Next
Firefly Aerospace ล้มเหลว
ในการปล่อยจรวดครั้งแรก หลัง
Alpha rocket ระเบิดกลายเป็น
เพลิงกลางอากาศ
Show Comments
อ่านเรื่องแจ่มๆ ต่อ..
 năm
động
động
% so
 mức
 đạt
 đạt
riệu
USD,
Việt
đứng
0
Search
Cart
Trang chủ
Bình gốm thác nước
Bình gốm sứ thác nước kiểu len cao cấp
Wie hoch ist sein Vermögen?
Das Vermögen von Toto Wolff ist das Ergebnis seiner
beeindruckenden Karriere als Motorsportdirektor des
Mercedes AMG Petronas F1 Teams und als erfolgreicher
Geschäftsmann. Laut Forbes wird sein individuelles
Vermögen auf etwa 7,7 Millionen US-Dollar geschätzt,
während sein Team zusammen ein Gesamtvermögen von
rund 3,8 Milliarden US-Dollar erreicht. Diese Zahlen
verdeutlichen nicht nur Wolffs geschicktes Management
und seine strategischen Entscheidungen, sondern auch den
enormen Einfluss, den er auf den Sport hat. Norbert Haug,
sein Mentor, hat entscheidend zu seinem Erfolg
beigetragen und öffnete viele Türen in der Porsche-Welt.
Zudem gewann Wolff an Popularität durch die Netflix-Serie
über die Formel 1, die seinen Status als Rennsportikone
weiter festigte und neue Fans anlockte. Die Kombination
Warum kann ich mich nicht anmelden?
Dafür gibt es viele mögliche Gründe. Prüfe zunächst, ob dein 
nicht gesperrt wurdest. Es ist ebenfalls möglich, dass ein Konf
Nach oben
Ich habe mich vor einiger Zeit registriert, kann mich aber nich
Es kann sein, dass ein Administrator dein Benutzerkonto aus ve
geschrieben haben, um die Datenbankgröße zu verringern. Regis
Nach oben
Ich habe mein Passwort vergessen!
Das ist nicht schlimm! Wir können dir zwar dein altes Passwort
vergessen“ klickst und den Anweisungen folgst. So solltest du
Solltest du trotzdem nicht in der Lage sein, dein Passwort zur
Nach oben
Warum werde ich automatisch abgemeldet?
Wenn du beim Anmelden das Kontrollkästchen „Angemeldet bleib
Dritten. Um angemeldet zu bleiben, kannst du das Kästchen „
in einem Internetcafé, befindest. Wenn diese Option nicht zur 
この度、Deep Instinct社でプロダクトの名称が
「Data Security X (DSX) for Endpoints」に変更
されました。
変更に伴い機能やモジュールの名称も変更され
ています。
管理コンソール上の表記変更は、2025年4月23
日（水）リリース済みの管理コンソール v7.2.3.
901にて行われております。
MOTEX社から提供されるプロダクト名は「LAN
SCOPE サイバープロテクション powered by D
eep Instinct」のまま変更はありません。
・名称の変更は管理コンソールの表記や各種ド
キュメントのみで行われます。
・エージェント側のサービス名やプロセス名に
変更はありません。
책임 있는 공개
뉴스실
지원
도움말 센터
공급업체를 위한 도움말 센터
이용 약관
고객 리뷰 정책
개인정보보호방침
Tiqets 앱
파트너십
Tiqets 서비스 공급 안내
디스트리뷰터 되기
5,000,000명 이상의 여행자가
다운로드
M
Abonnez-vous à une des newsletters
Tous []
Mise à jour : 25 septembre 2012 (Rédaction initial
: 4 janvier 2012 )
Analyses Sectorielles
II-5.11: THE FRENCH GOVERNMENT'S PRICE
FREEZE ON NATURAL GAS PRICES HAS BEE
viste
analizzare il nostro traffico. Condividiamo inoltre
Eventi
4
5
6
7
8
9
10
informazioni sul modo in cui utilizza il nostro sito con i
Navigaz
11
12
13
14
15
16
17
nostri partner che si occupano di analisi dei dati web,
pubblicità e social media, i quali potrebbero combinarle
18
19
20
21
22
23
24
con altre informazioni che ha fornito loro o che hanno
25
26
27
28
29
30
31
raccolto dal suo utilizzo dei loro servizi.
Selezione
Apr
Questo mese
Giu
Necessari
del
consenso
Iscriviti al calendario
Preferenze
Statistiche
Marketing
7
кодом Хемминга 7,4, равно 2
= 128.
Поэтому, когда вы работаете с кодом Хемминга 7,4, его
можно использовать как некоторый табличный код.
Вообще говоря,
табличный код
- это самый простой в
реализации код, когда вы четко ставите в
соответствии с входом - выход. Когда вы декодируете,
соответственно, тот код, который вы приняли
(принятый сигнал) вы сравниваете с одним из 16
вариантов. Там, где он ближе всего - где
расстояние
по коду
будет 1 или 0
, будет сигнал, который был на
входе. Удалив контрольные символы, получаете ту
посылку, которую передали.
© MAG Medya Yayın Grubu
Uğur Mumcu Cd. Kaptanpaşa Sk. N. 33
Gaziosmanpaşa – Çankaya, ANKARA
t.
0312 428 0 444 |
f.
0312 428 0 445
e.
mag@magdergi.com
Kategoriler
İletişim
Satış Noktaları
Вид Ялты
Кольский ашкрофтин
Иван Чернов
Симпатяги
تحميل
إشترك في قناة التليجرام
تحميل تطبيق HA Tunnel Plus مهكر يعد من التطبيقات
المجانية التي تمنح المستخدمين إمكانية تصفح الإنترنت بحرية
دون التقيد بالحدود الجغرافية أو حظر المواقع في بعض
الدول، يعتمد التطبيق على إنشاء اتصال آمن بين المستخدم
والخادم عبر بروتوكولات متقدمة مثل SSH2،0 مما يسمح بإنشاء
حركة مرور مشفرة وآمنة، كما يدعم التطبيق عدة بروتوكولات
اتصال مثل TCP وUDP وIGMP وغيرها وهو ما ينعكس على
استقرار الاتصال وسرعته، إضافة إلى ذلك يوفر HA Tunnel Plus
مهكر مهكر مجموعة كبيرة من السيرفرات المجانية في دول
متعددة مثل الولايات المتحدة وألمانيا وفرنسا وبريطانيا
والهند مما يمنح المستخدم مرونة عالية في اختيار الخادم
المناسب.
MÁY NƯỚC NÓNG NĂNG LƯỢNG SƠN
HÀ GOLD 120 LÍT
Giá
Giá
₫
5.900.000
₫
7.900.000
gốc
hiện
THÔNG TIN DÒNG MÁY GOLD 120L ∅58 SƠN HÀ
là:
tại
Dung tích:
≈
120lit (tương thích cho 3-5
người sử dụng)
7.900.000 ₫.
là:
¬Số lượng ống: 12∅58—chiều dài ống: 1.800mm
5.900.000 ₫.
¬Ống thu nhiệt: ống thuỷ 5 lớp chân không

*Exercise requirements*: Starting from the first line of the items and going through the line containing "この度、Deep Instinct社でプロダクトの名称が", write those lines as a numbered list, leaving out any blank lines. Include only those lines.

*The completed task*:
1. Next
2. Firefly Aerospace ล้มเหลว
3. ในการปล่อยจรวดครั้งแรก หลัง
4. Alpha rocket ระเบิดกลายเป็น
5. เพลิงกลางอากาศ
6. Show Comments
7. อ่านเรื่องแจ่มๆ ต่อ..
8.  năm
9. động
10. động
11. % so
12.  mức
13.  đạt
14.  đạt
15. riệu
16. USD,
17. Việt
18. đứng
19. 0
20. Search
21. Cart
22. Trang chủ
23. Bình gốm thác nước
24. Bình gốm sứ thác nước kiểu len cao cấp
25. Wie hoch ist sein Vermögen?
26. Das Vermögen von Toto Wolff ist das Ergebnis seiner
27. beeindruckenden Karriere als Motorsportdirektor des
28. Mercedes AMG Petronas F1 Teams und als erfolgreicher
29. Geschäftsmann. Laut Forbes wird sein individuelles
30. Vermögen auf etwa 7,7 Millionen US-Dollar geschätzt,
31. während sein Team zusammen ein Gesamtvermögen von
32. rund 3,8 Milliarden US-Dollar erreicht. Diese Zahlen
33. verdeutlichen nicht nur Wolffs geschicktes Management
34. und seine strategischen Entscheidungen, sondern auch den
35. enormen Einfluss, den er auf den Sport hat. Norbert Haug,
36. sein Mentor, hat entscheidend zu seinem Erfolg
37. beigetragen und öffnete viele Türen in der Porsche-Welt.
38. Zudem gewann Wolff an Popularität durch die Netflix-Serie
39. über die Formel 1, die seinen Status als Rennsportikone
40. weiter festigte und neue Fans anlockte. Die Kombination
41. Warum kann ich mich nicht anmelden?
42. Dafür gibt es viele mögliche Gründe. Prüfe zunächst, ob dein 
43. nicht gesperrt wurdest. Es ist ebenfalls möglich, dass ein Konf
44. Nach oben
45. Ich habe mich vor einiger Zeit registriert, kann mich aber nich
46. Es kann sein, dass ein Administrator dein Benutzerkonto aus ve
47. geschrieben haben, um die Datenbankgröße zu verringern. Regis
48. Nach oben
49. Ich habe mein Passwort vergessen!
50. Das ist nicht schlimm! Wir können dir zwar dein altes Passwort
51. vergessen“ klickst und den Anweisungen folgst. So solltest du
52. Solltest du trotzdem nicht in der Lage sein, dein Passwort zur
53. Nach oben
54. Warum werde ich automatisch abgemeldet?
55. Wenn du beim Anmelden das Kontrollkästchen „Angemeldet bleib
56. Dritten. Um angemeldet zu bleiben, kannst du das Kästchen „
57. in einem Internetcafé, befindest. Wenn diese Option nicht zur 
58. この度、Deep Instinct社でプロダクトの名称が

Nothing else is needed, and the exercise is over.